Oh also: Does anyone remember the name of a book that's about a young teenaged boy who escapes from a kind of concentration camp/reeducation camp somewhere east of the iron curtain, and spends a year or so wandering around Europe, scavenging for food and trying to find a place for himself? I cannot remember the title for the life of me, but I loved that book. It was also on the annual re-read list.

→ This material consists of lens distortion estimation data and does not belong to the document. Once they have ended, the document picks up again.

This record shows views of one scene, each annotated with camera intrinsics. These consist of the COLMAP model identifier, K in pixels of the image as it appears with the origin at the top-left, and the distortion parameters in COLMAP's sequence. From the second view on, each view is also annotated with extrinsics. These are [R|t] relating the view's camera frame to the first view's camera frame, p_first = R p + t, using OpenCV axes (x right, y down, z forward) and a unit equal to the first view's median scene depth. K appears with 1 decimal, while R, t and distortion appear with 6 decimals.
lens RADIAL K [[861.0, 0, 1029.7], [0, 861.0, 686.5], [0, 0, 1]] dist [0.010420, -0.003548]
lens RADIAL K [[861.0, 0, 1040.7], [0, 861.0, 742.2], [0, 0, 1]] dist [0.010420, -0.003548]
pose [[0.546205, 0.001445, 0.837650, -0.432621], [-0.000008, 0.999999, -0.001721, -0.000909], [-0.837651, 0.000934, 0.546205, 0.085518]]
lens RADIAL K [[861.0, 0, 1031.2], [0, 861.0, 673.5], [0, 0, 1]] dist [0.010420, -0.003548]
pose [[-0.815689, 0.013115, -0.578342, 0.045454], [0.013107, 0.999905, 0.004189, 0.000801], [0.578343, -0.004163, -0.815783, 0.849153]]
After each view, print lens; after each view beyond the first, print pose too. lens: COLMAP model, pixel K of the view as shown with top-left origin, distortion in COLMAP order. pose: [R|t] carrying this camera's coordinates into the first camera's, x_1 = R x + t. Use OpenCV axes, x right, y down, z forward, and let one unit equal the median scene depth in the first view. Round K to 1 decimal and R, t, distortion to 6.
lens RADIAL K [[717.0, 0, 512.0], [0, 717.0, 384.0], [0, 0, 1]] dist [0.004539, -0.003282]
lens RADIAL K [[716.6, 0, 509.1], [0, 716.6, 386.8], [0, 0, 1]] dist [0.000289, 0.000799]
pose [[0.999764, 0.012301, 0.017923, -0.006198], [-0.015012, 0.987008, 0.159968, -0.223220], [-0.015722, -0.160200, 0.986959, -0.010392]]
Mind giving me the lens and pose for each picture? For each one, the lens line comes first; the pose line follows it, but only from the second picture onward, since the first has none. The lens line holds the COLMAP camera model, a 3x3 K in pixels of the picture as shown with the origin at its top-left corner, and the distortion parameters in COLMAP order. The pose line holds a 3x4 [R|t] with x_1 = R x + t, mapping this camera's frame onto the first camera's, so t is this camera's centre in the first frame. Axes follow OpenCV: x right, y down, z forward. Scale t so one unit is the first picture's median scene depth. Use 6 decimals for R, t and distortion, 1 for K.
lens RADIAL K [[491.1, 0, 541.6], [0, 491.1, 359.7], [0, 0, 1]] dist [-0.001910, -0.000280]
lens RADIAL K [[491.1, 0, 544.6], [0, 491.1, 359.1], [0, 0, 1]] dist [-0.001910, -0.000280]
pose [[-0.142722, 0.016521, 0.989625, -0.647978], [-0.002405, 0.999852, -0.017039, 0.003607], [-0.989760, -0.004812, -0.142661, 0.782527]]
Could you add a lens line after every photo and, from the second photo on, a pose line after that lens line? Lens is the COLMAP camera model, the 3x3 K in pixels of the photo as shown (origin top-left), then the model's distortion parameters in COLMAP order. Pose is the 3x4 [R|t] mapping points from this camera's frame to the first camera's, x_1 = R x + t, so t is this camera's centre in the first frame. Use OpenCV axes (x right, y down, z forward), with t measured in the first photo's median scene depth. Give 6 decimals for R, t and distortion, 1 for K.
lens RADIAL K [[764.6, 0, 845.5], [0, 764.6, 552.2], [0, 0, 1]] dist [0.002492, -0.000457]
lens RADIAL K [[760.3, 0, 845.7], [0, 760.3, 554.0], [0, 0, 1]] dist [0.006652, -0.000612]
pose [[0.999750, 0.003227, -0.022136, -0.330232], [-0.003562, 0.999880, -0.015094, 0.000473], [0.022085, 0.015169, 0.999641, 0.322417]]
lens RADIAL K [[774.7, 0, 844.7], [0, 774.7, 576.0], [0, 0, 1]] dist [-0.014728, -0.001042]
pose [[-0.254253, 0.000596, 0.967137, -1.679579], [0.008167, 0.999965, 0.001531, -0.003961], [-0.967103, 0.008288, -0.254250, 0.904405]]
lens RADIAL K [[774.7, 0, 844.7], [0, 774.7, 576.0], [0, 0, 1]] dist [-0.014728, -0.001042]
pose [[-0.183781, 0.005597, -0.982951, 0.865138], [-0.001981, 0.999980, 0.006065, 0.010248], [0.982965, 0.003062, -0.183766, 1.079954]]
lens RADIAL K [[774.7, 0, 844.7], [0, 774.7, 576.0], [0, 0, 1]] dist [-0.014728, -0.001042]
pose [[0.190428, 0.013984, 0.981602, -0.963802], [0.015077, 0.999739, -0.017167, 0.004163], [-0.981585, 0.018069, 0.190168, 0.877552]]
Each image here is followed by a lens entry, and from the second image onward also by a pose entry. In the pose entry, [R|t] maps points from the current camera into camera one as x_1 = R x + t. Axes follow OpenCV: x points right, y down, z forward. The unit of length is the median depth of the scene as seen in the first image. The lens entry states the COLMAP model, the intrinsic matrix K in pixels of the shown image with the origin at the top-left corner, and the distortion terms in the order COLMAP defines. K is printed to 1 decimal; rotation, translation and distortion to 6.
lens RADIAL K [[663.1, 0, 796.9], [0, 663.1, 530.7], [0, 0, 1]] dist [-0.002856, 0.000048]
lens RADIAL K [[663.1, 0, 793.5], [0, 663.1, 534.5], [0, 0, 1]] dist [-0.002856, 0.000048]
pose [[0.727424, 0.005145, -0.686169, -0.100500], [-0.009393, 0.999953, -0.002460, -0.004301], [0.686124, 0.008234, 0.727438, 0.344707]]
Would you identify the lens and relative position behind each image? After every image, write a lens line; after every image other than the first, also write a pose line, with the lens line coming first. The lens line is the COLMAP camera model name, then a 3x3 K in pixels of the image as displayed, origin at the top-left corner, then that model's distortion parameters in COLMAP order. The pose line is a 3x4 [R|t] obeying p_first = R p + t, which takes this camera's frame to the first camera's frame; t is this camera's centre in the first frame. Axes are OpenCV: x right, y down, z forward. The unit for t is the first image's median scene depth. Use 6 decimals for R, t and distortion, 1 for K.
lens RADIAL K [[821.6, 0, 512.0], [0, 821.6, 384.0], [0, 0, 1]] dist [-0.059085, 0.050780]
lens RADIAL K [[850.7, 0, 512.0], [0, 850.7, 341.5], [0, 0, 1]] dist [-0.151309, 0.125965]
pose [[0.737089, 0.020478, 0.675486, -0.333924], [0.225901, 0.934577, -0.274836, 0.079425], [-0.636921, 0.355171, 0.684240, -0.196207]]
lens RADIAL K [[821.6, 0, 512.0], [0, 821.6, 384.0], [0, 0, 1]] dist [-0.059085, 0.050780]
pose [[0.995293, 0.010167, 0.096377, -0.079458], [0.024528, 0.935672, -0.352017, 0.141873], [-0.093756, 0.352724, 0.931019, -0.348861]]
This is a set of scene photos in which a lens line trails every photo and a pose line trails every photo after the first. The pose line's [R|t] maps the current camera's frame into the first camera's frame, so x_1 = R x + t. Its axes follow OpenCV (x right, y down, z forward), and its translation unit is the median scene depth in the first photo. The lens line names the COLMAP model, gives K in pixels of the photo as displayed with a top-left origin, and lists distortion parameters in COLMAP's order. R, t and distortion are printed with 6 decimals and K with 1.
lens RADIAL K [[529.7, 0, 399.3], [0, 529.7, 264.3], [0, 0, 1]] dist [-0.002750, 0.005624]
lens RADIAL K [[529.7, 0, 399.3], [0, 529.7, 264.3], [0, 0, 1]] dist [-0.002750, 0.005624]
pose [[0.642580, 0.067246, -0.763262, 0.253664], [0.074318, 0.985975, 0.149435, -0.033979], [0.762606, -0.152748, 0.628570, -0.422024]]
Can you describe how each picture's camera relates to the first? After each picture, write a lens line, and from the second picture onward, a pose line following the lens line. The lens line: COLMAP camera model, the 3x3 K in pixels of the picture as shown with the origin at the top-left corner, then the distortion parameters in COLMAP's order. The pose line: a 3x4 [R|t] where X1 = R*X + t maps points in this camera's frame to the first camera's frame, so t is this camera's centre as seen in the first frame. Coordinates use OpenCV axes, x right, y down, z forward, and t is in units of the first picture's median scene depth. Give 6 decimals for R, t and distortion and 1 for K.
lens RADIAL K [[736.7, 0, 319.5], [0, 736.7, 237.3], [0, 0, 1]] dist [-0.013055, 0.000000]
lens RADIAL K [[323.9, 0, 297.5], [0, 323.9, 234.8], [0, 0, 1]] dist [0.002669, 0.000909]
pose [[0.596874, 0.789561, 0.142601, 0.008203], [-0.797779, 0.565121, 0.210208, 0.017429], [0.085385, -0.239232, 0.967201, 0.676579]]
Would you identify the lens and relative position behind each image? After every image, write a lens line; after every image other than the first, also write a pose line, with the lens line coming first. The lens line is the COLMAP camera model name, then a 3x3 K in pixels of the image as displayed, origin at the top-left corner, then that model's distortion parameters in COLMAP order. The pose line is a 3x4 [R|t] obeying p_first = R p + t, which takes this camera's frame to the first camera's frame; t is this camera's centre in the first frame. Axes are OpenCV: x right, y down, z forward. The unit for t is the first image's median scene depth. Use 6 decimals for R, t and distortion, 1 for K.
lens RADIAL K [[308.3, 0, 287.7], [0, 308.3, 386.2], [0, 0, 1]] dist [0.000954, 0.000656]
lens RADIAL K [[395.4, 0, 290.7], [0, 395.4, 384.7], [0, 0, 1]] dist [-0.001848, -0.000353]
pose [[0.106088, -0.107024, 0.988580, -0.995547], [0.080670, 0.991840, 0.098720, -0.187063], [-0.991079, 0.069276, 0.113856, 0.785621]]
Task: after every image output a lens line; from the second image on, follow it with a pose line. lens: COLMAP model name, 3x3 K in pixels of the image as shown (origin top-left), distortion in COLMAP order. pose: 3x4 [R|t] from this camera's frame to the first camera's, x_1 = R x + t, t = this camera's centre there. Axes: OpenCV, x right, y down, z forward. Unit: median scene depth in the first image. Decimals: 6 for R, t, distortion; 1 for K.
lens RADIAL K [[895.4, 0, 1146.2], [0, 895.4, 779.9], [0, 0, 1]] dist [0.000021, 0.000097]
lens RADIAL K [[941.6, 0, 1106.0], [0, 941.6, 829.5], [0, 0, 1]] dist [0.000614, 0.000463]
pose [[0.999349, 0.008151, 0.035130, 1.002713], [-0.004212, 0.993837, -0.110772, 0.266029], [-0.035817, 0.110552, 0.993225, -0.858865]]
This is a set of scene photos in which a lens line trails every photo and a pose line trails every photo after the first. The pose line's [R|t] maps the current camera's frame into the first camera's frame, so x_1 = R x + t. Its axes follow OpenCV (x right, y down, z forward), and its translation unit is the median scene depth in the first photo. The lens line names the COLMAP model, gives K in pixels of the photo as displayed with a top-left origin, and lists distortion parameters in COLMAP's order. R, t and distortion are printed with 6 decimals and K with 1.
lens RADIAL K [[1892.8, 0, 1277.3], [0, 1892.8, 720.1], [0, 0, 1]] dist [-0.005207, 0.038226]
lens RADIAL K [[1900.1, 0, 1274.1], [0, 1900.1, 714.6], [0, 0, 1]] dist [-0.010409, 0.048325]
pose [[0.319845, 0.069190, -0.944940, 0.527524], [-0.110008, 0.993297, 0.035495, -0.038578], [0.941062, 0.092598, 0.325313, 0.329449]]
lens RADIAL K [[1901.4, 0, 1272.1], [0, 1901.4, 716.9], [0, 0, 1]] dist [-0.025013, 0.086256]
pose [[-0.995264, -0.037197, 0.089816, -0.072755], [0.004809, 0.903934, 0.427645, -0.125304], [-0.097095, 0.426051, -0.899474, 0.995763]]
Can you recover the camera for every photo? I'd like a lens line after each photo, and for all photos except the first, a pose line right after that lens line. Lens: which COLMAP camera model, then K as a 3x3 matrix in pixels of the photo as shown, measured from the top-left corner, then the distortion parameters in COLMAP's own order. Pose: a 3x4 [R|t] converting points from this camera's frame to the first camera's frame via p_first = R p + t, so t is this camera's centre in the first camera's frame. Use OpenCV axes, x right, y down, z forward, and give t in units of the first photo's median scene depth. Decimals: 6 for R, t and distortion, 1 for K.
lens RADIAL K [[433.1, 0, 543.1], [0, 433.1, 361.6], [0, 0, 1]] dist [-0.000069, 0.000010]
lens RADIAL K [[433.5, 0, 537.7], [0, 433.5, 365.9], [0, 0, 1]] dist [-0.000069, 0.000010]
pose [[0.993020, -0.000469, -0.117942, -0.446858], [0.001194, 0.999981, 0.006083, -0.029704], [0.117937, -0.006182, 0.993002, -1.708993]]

It has a couple chapters that take place in the home of an Italian family who take him in and pay him to do odd jobs. The daughter in the family teaches the protagonist how to smile (because he hasn't ever experienced joy before, except, he remembers, as a baby when his mother was alive). And there's another part where someone buys him an ice cream cone, and he eats half of it, and puts the rest away in his pocket for later (which teaches him about how some foods melt -- and also that sometimes it's not worth it to save things till later when we could enjoy them presently).
Did anyone else read this book? It's driving me crazy.